Sabun üretiminde temel kimyasal işlem bir “sabunlaştırma” reaksiyonu olup, yağın kostikle işleme sokulmasıdır. Esasında proses, önce yağları parçalamak (hidrolizlemek) ve değerli bir yan ürün olan gliserinin ayrılmasından sonra yağ asitlerini kostik ile nötrleştirmekten ibarettir.
İKİ YOLLA ÜRETİM YAPILIYOR
Günümüzde sabun üretiminin endüstriyel uygulaması iki yolla yapılmaktadır. Bunlardan birincisi klasik usul olup, yağların doğrudan kostikle sabunlaştırılmasıdır. İkinci yöntemde ise önce yağlar sabunlaştırılarak (hidroliz) yağ asidi ve gliserine ayrıştırılır, daha sonra yağ asitleri fraksiyonlu destilasyonla sabun üretimine uygun gruplara ayrılır ve bu uygun asitler alkali ile nötralize edilerek sabun üretilir.
Çeşitli amaçlar için üretilen sabunlar pratik olarak kıvamlarına göre “sert sabunlar” ve “yumuşak sabunlar” şeklinde ikiye ayrılmaktadır. “Zeytinyağı sabunu” sert sabun grubunda yer alır ve geleneksel yolla klasik usul kullanılarak hazırlanmaktadır.

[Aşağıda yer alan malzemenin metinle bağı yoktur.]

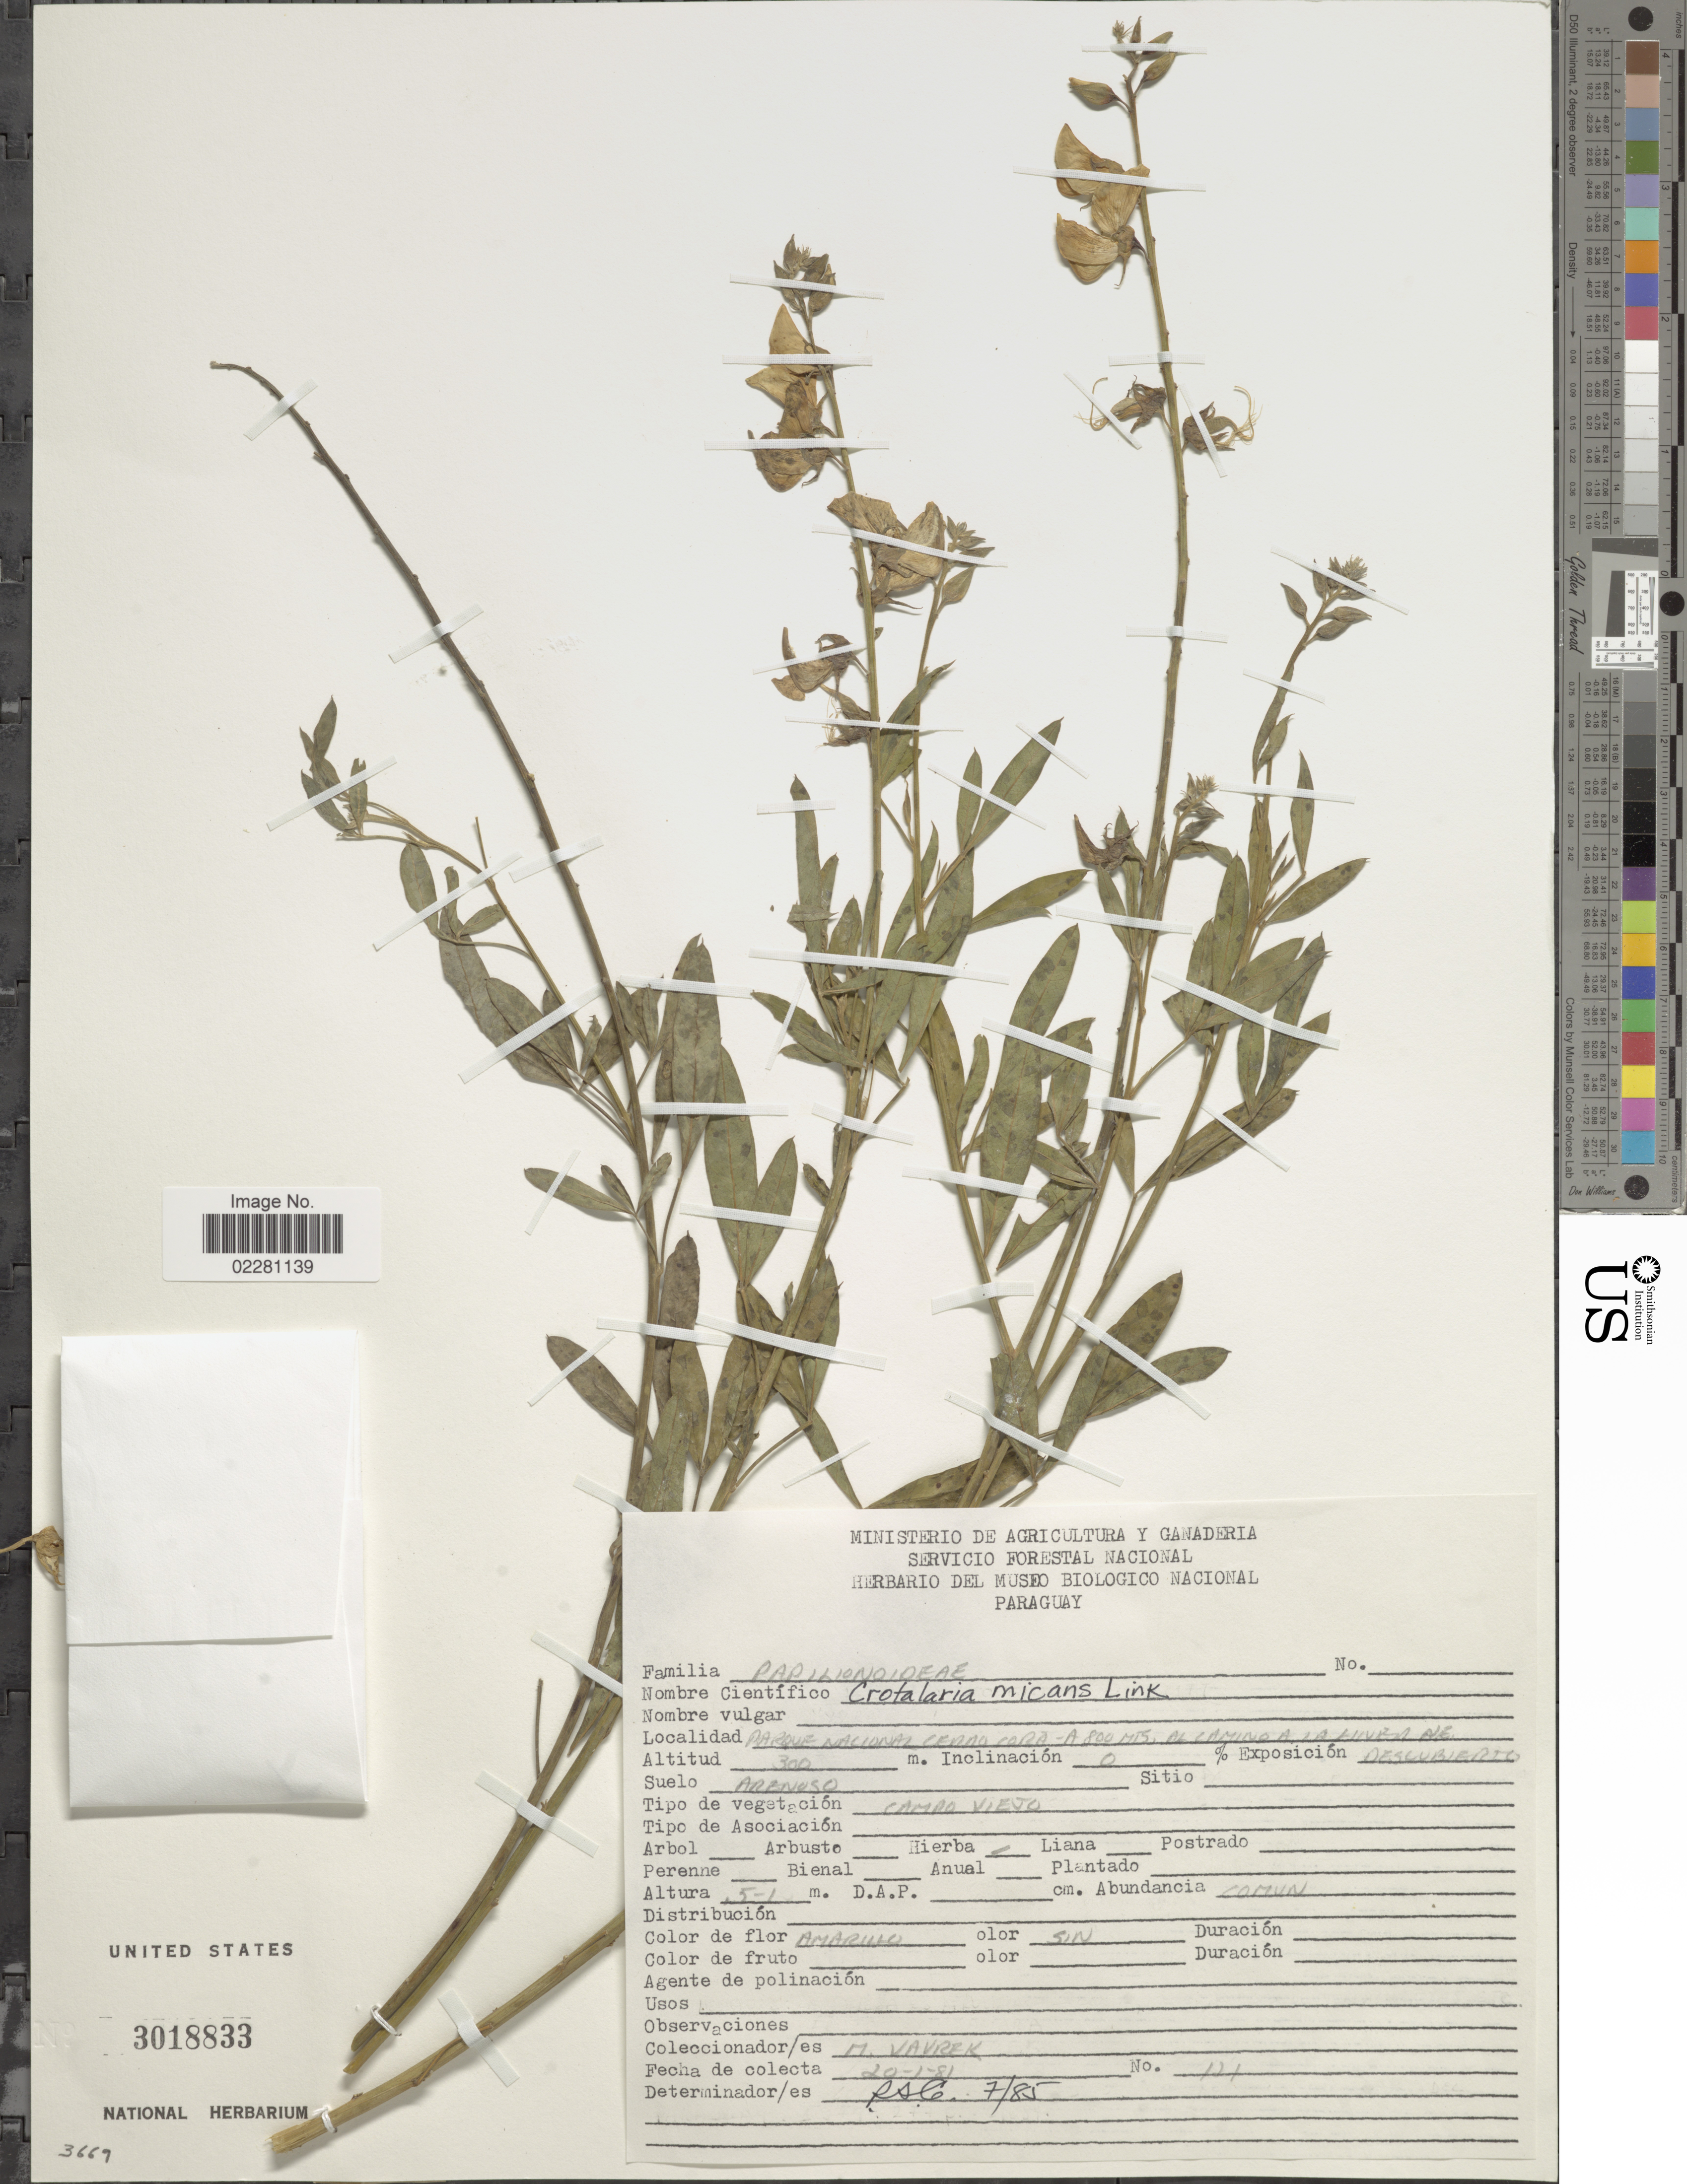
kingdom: Plantae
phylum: Tracheophyta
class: Magnoliopsida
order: Fabales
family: Fabaceae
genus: Crotalaria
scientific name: Crotalaria micans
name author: Link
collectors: M. Vavrek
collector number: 121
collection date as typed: Transcribed d/m/y: 20/1/81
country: Paraguay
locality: Parque Nacional Cerro Cora a 800 mts al camino a la Linea NE [interpreted]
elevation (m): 300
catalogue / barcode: US 3018833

KÖKÜ SÜMERLER’E KADAR GİDİYOR
Dünyada bilinen en eski kozmetik ürünü Sümer kayıtlarında rastlanılan sabundur [1]. Türkler yaklaşık olarak 11’inci Yüzyıl’a kadar sabun yerine sulardaki soda, çöven, saparma, sabun otu, süt kökü, kaşık otu, kılaya kavuğu, acı ağaç, herdemtaze, tavşankulağı, hintkestanesi gibi saponinli maddeleri ve kül kullanmıştır. Belgelere göre bugünkü sabunun ilkel şekli, ilk çağlarda Araplar tarafından yapılmıştır. Sabunculuk Ortaçağ’da İslam ülkelerinde gelişmiş bir imalat kolu olmakla beraber; Türk sabunculuğu Osmanlı döneminde sabun üretiminin sanayileşmesiyle gelişme göstermeye başlamıştır.
Osmanlı’da sabun esnafının tertip edilen törenlerde esnaf alaylarında yer aldığı ve sabun imalatı ile tüketiminin oldukça yaygın olduğuna arşiv vesikalarında rastlanmaktadır. Türkiye’de resmi kayıtlara göre 19’uncu Yüzyıl başlarında Antakya’da taş kazanlarda sabun yapıldığı bilinmektedir.
Günümüzde ise bir taraftan tamamen doğal bitkisel yağlardan Hatay’da defne ve bıttım sabunu, Siirt’te bıttım sabunu, Ege ve Trakya’da yıllardır zeytinyağı sabunu gibi geleneksel sabunlar evlerde, çok küçük kapasiteli ve dağınık imalathanelerde üretilirken; diğer taraftan gelişen sabun endüstrisiyle sürekli sistemler kullanılarak çok farklı özelliklere sahip çeşitli endüstriyel sabunlar büyük tesislerde imal edilmektedir.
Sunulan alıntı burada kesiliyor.